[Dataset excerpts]
----

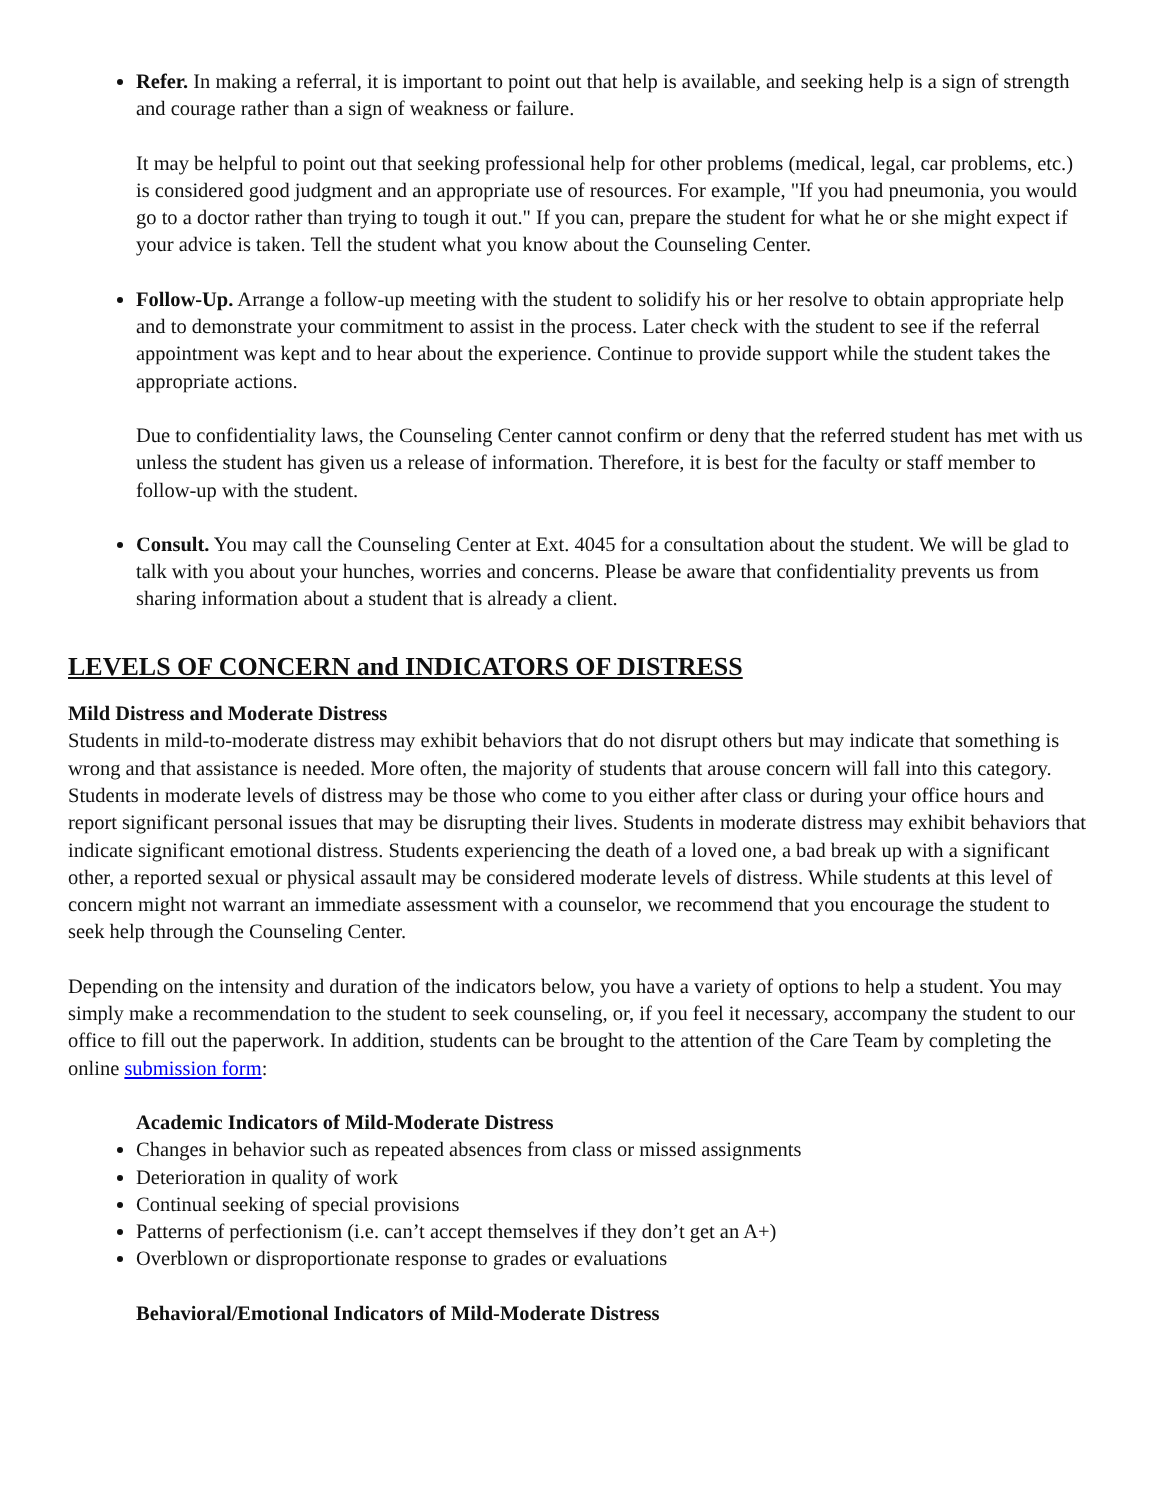Refer. In making a referral, it is important to point out that help is available, and seeking help is a sign of strength and courage rather than a sign of weakness or failure.
It may be helpful to point out that seeking professional help for other problems (medical, legal, car problems, etc.) is considered good judgment and an appropriate use of resources. For example, "If you had pneumonia, you would go to a doctor rather than trying to tough it out." If you can, prepare the student for what he or she might expect if your advice is taken. Tell the student what you know about the Counseling Center.
Follow-Up. Arrange a follow-up meeting with the student to solidify his or her resolve to obtain appropriate help and to demonstrate your commitment to assist in the process. Later check with the student to see if the referral appointment was kept and to hear about the experience. Continue to provide support while the student takes the appropriate actions.
Due to confidentiality laws, the Counseling Center cannot confirm or deny that the referred student has met with us unless the student has given us a release of information. Therefore, it is best for the faculty or staff member to follow-up with the student.
Consult. You may call the Counseling Center at Ext. 4045 for a consultation about the student. We will be glad to talk with you about your hunches, worries and concerns. Please be aware that confidentiality prevents us from sharing information about a student that is already a client.
LEVELS OF CONCERN and INDICATORS OF DISTRESS
Mild Distress and Moderate Distress
Students in mild-to-moderate distress may exhibit behaviors that do not disrupt others but may indicate that something is wrong and that assistance is needed. More often, the majority of students that arouse concern will fall into this category. Students in moderate levels of distress may be those who come to you either after class or during your office hours and report significant personal issues that may be disrupting their lives. Students in moderate distress may exhibit behaviors that indicate significant emotional distress. Students experiencing the death of a loved one, a bad break up with a significant other, a reported sexual or physical assault may be considered moderate levels of distress. While students at this level of concern might not warrant an immediate assessment with a counselor, we recommend that you encourage the student to seek help through the Counseling Center.
Depending on the intensity and duration of the indicators below, you have a variety of options to help a student. You may simply make a recommendation to the student to seek counseling, or, if you feel it necessary, accompany the student to our office to fill out the paperwork. In addition, students can be brought to the attention of the Care Team by completing the online submission form:
Academic Indicators of Mild-Moderate Distress
Changes in behavior such as repeated absences from class or missed assignments
Deterioration in quality of work
Continual seeking of special provisions
Patterns of perfectionism (i.e. can’t accept themselves if they don’t get an A+)
Overblown or disproportionate response to grades or evaluations
Behavioral/Emotional Indicators of Mild-Moderate Distress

----

Please give the number of lines above that contain the string "from", and nothing more.

2